Information Technology Reference
In-Depth Information
2.2
Data Mining in Healthcare
In the healthcare sector, DM is becoming more popular and essential. Healthcare
institutions face an increasing pressure to improve the quality of the healthcare while
reducing costs [7]. Moreover, huge amounts of data are collected every day by these
institutions and their complexity and volume makes them hard to analyze. DM is
capable to transform these data into useful information for decision-making [4].
Therefore, it is well suited to provide decision support in healthcare [7].

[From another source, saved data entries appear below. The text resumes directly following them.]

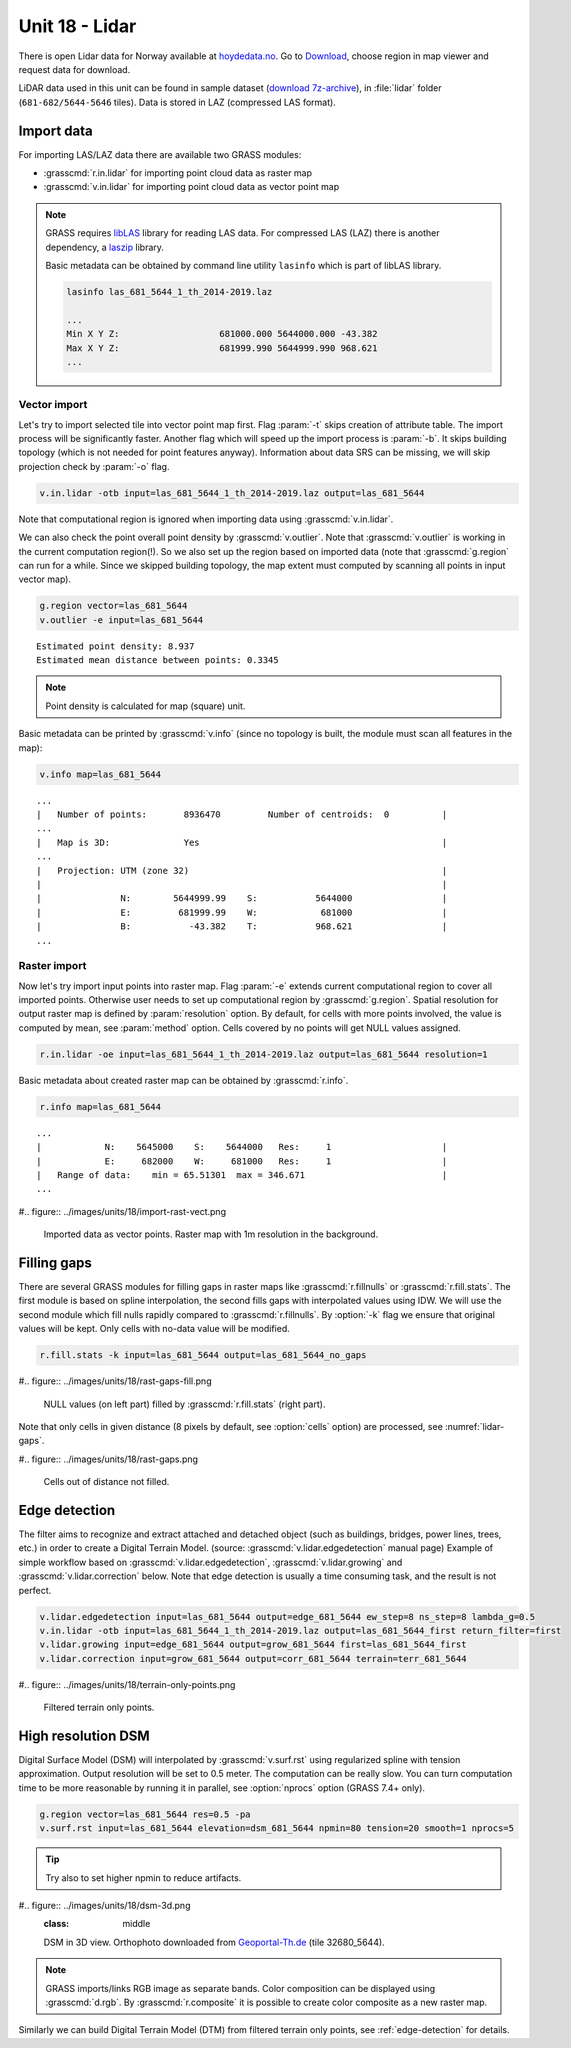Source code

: Unit 18 - Lidar
===============

There is open Lidar data for Norway available at
`hoydedata.no <http://www.hoydedata.no/>`__. Go to `Download 
<http://www.hoydedata.no/>`__, choose region in map viewer and request data for download.

LiDAR data used in this unit can be found in sample dataset (`download
7z-archive
<http://geo102.fsv.cvut.cz/geoforall/grass-gis-workshop-jena-2018/jena-sample-data.7z>`__),
in :file:`lidar` folder (``681-682/5644-5646`` tiles). Data is stored
in LAZ (compressed LAS format).
   
Import data
-----------

For importing LAS/LAZ data there are available two GRASS modules:

* :grasscmd:`r.in.lidar` for importing point cloud data as raster map
* :grasscmd:`v.in.lidar` for importing point cloud data as vector point map

.. note:: GRASS requires `libLAS <http://www.liblas.org>`_ library for
   reading LAS data. For compressed LAS (LAZ) there is another
   dependency, a `laszip <https://www.laszip.org/>`__ library.

   Basic metadata can be obtained by command line utility ``lasinfo``
   which is part of libLAS library.

   .. code-block:: bash

      lasinfo las_681_5644_1_th_2014-2019.laz

      ...
      Min X Y Z:                   681000.000 5644000.000 -43.382
      Max X Y Z:                   681999.990 5644999.990 968.621
      ...

Vector import
^^^^^^^^^^^^^

Let's try to import selected tile into vector point map first. Flag
:param:`-t` skips creation of attribute table. The import process will
be significantly faster. Another flag which will speed up the import
process is :param:`-b`. It skips building topology (which is not
needed for point features anyway). Information about data SRS can be
missing, we will skip projection check by :param:`-o` flag.

.. code-block:: bash
                
   v.in.lidar -otb input=las_681_5644_1_th_2014-2019.laz output=las_681_5644

Note that computational region is ignored when importing data using
:grasscmd:`v.in.lidar`.

We can also check the point overall point density by
:grasscmd:`v.outlier`. Note that :grasscmd:`v.outlier` is working in
the current computation region(!). So we also set up the region based on
imported data (note that :grasscmd:`g.region` can run for a
while. Since we skipped building topology, the map extent must
computed by scanning all points in input vector map).

.. code-block:: bash

   g.region vector=las_681_5644
   v.outlier -e input=las_681_5644

::

   Estimated point density: 8.937
   Estimated mean distance between points: 0.3345

.. note:: Point density is calculated for map (square) unit.
          
Basic metadata can be printed by :grasscmd:`v.info` (since no topology
is built, the module must scan all features in the map):

.. code-block:: bash
                   
   v.info map=las_681_5644

::
   
   ...
   |   Number of points:       8936470         Number of centroids:  0          |
   ...
   |   Map is 3D:              Yes                                              |
   ...
   |   Projection: UTM (zone 32)                                                |
   |                                                                            |
   |               N:        5644999.99    S:           5644000                 |
   |               E:         681999.99    W:            681000                 |
   |               B:           -43.382    T:           968.621                 |
   ...
   
Raster import
^^^^^^^^^^^^^

Now let's try import input points into raster map. Flag :param:`-e`
extends current computational region to cover all imported
points. Otherwise user needs to set up computational region by
:grasscmd:`g.region`. Spatial resolution for output raster map is
defined by :param:`resolution` option. By default, for cells with more
points involved, the value is computed by mean, see :param:`method`
option. Cells covered by no points will get NULL values assigned.
   
.. code-block:: bash

   r.in.lidar -oe input=las_681_5644_1_th_2014-2019.laz output=las_681_5644 resolution=1

Basic metadata about created raster map can be obtained by
:grasscmd:`r.info`.

.. code-block:: bash

   r.info map=las_681_5644

::
   
   ...
   |            N:    5645000    S:    5644000   Res:     1                     |
   |            E:     682000    W:     681000   Res:     1                     |
   |   Range of data:    min = 65.51301  max = 346.671                          |
   ...

#.. figure:: ../images/units/18/import-rast-vect.png

   Imported data as vector points. Raster map with 1m resolution in the
   background.

Filling gaps
------------

There are several GRASS modules for filling gaps in raster maps like
:grasscmd:`r.fillnulls` or :grasscmd:`r.fill.stats`. The first module
is based on spline interpolation, the second fills gaps with
interpolated values using IDW. We will use the second module which
fill nulls rapidly compared to :grasscmd:`r.fillnulls`. By
:option:`-k` flag we ensure that original values will be kept. Only
cells with no-data value will be modified.

.. code-block:: bash

   r.fill.stats -k input=las_681_5644 output=las_681_5644_no_gaps

#.. figure:: ../images/units/18/rast-gaps-fill.png

   NULL values (on left part) filled by :grasscmd:`r.fill.stats`
   (right part).

Note that only cells in given distance (8 pixels by default, see
:option:`cells` option) are processed, see :numref:`lidar-gaps`.

.. _lidar-gaps:

#.. figure:: ../images/units/18/rast-gaps.png

   Cells out of distance not filled.

.. _edge-detection:

Edge detection
--------------

The filter aims to recognize and extract attached and detached object
(such as buildings, bridges, power lines, trees, etc.) in order to
create a Digital Terrain Model. (source:
:grasscmd:`v.lidar.edgedetection` manual page) Example of simple
workflow based on :grasscmd:`v.lidar.edgedetection`,
:grasscmd:`v.lidar.growing` and :grasscmd:`v.lidar.correction`
below. Note that edge detection is usually a time consuming task, and
the result is not perfect.

.. code-block:: bash

   v.lidar.edgedetection input=las_681_5644 output=edge_681_5644 ew_step=8 ns_step=8 lambda_g=0.5
   v.in.lidar -otb input=las_681_5644_1_th_2014-2019.laz output=las_681_5644_first return_filter=first                
   v.lidar.growing input=edge_681_5644 output=grow_681_5644 first=las_681_5644_first
   v.lidar.correction input=grow_681_5644 output=corr_681_5644 terrain=terr_681_5644

#.. figure:: ../images/units/18/terrain-only-points.png

   Filtered terrain only points.
   
High resolution DSM
-------------------

Digital Surface Model (DSM) will interpolated by
:grasscmd:`v.surf.rst` using regularized spline with tension
approximation. Output resolution will be set to 0.5 meter. The
computation can be really slow. You can turn computation time to be
more reasonable by running it in parallel, see :option:`nprocs` option
(GRASS 7.4+ only).

.. code-block:: bash

   g.region vector=las_681_5644 res=0.5 -pa
   v.surf.rst input=las_681_5644 elevation=dsm_681_5644 npmin=80 tension=20 smooth=1 nprocs=5

.. tip:: Try also to set higher npmin to reduce artifacts.
      
#.. figure:: ../images/units/18/dsm-3d.png
   :class: middle
   
   DSM in 3D view. Orthophoto downloaded from `Geoportal-Th.de
   <http://www.geoportal-th.de/de-de/Downloadbereiche/Download-Offene-Geodaten-Th%C3%BCringen/Download-Luftbilder-und-Orthophotos>`__
   (tile 32680_5644).

.. note:: GRASS imports/links RGB image as separate bands. Color
   composition can be displayed using :grasscmd:`d.rgb`. By
   :grasscmd:`r.composite` it is possible to create color composite as
   a new raster map.

Similarly we can build Digital Terrain Model (DTM) from filtered
terrain only points, see :ref:`edge-detection` for details.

DM is capable to make predictions that can be useful in the medical and
biomedical context. The main goal of these predictions is decreasing the level of
subjectivity in the clinical decision-making process and improving the daily workflow
of the healthcare institution. The predictive models produce excellent knowledge to
support the healthcare professionals' work [8]. Today DM is used in a large number
of applications that have included both DM and Clinical Decision Support System
(CDSS) and it attracts considerable attention. It can be used in several contexts to
solve several problems: it can be used by healthcare insurers to help to detect fraud
and abuse; it can be used to help administrative decisions; it can be used to identify
best practices and effective treatments [4]. Healthcare organizations want DM to
improve physician practices, resource utilization as well as disease management [7].
3
Data Mining for Nosocomial Infection Prediction
DM technology can be applied to healthcare in order to build predictive models
providing predictions in real environments using, for that, real clinical data. In the
study of nosocomial infections it is important to know when these infections can
occur and that can be performed through the application of DM techniques to predict
the probability of the occurrence of an infection in the presence of certain variables.

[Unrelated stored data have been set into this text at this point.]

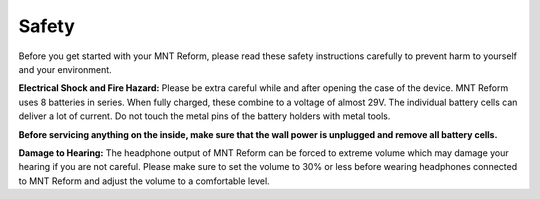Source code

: Safety
======

Before you get started with your MNT Reform, please read these safety instructions carefully to prevent harm to yourself and your environment.

**Electrical Shock and Fire Hazard:** Please be extra careful while and after opening the case of the device. MNT Reform uses 8 batteries in series. When fully charged, these combine to a voltage of almost 29V. The individual battery cells can deliver a lot of current. Do not touch the metal pins of the battery holders with metal tools.

**Before servicing anything on the inside, make sure that the wall power is unplugged and remove all battery cells.**

**Damage to Hearing:** The headphone output of MNT Reform can be forced to extreme volume which may damage your hearing if you are not careful. Please make sure to set the volume to 30% or less before wearing headphones connected to MNT Reform and adjust the volume to a comfortable level.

Therefore, this DM study intends to develop DM models capable to classify a patient
as able to acquire or not a nosocomial infection according to the risk factors that
describe his/her clinical condition. It allows exploring the relationship between the
occurrence of infections, their characteristics and risk factors presented in the patients
hospitalized.
3.1
CRoss Industry Standard Process for Data Mining
There are several methodologies to implement the KDD process but the most used is
the CRoss Industry Standard Process for Data Mining (CRISP-DM). The DM study
presented in this work was performed using this methodology and the stages of this
methodology will be presented next.
It is important to emphasize that the sequence of the CRISP-DM stages is not rigid
because it is frequently necessary to return to previous steps since the result of one
stage determines the action to implement in the next stage. Besides that, the KDD
process is cyclical and does not finish with the last stage of the CRISP-DM because
the knowledge obtained during the CRISP-DM process can trigger new business
questions, frequently more focused, that force the cycle to restart again [9].